**Source document:**
== Segment start ==

Our driver Higashi had a 10-minute qualifying session to decide his position on the grid. Considering the traffic and that I had forgotten to turn off the rev limited, he did well to qualify second. Lunch break Before the racing began, Rover Japan sponsored some interesting on-track activities. Four new Minis were brought out and four teams then tried to squeeze as many people as they could into each Mini, and still shut the doors and trunk. I was rooting for the Rover Japan factory team the only all-girl team. But they only stuffed 16 people into the car—the winning team had 18.

Then, Rover rolled out a new Mini and gave it away in a drawing. Not a bad deal for simply buying a ticket to a car race. Finally, there was a radio-controlled Mini race which several of the race teams entered with cars painted just like their race cars. It was a great idea to get kids involved at the track.


Finally, it was showdown time. The cars were pushed out to the main straight and placed in their stating positions, three abreast on the front row, two per row from then on.

== Segment end ==

**Required action 1:**
In the Mini race account, how many people did the winning team squeeze into its Mini?
**Required action 2:**
Rewrite the Mini race account between "Then, Rover rolled" and "at the track.", inclusive, with "drawing" changed to "raffle".
Rely only on the Mini race account.

**Available data:**
== Segment start ==

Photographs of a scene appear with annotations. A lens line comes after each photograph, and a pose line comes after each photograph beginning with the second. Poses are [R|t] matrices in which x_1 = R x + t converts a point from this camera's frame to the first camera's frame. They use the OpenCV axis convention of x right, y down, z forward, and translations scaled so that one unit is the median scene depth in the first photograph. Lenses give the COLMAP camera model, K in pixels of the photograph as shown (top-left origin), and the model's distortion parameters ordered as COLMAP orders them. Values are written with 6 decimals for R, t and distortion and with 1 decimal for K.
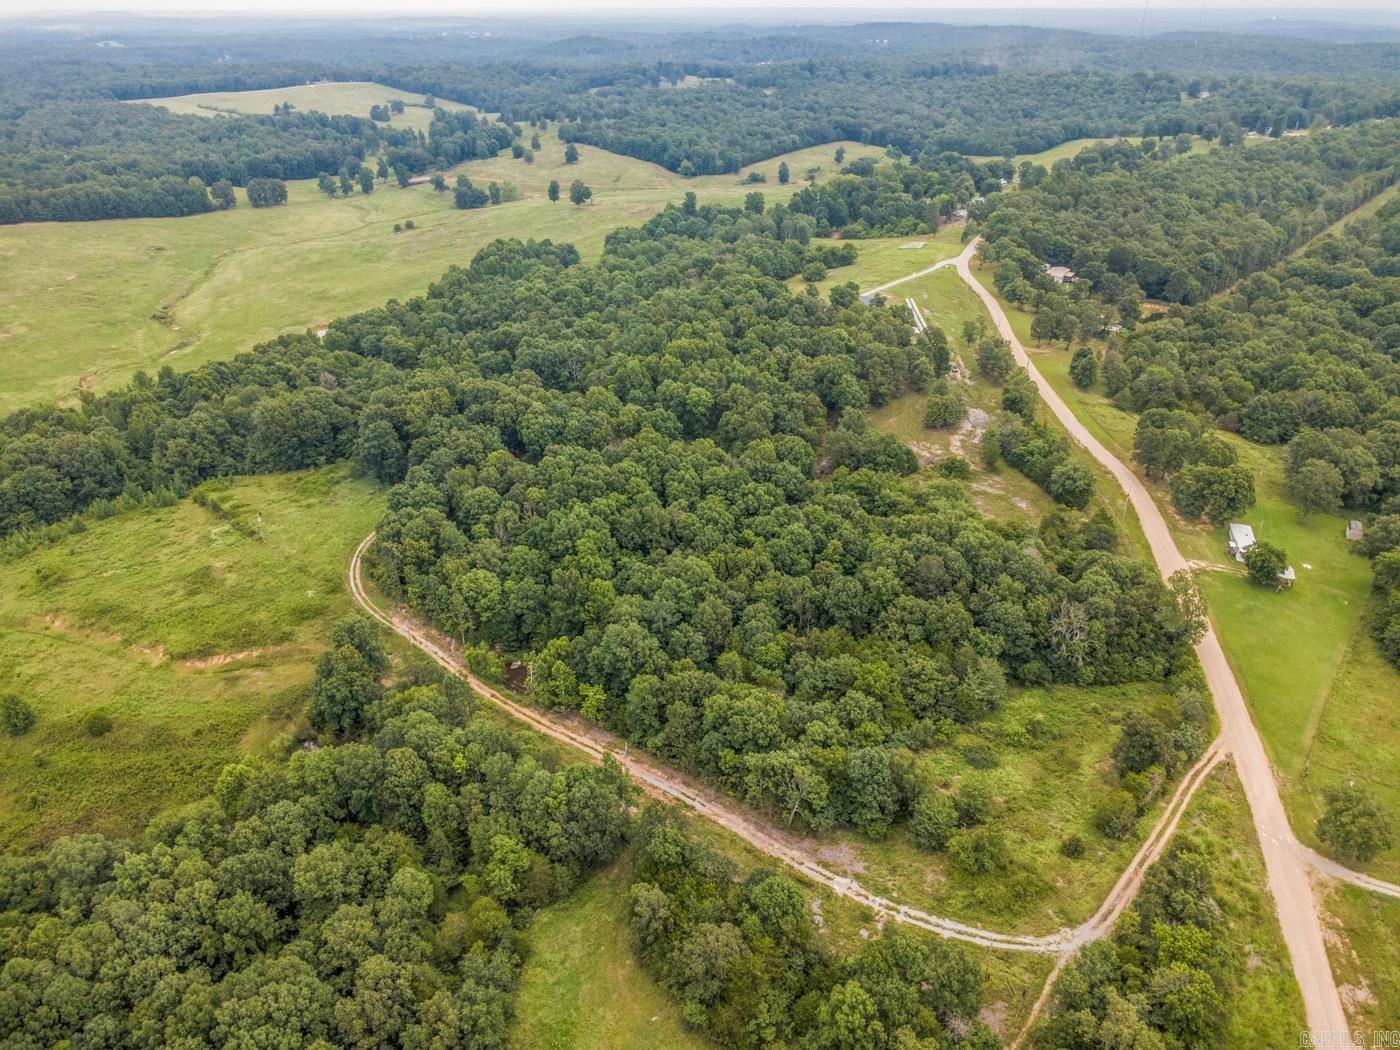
lens RADIAL K [[985.2, 0, 701.7], [0, 985.2, 528.4], [0, 0, 1]] dist [0.004108, -0.000567]
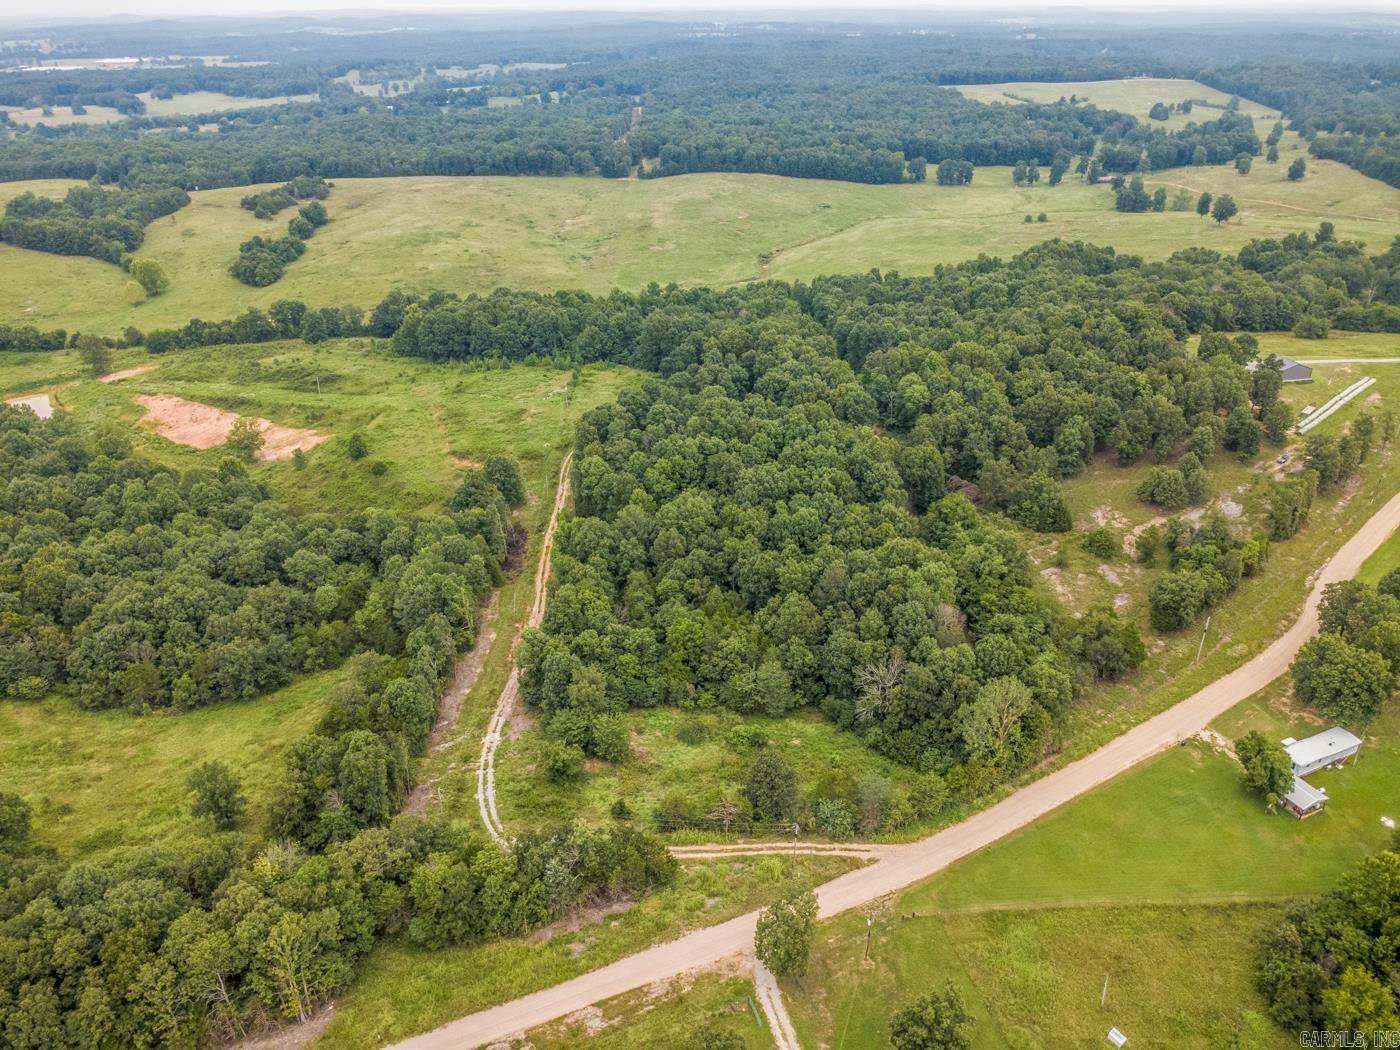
lens RADIAL K [[985.2, 0, 701.7], [0, 985.2, 528.4], [0, 0, 1]] dist [0.004108, -0.000567]
pose [[0.684515, 0.342736, -0.643406, 0.523550], [-0.339970, 0.930820, 0.134147, -0.064493], [0.644872, 0.126913, 0.753680, 0.119370]]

== Segment end ==

**Written reply 1:**
18

**Written reply 2:**
Then, Rover rolled out a new Mini and gave it away in a raffle. Not a bad deal for simply buying a ticket to a car race. Finally, there was a radio-controlled Mini race which several of the race teams entered with cars painted just like their race cars. It was a great idea to get kids involved at the track.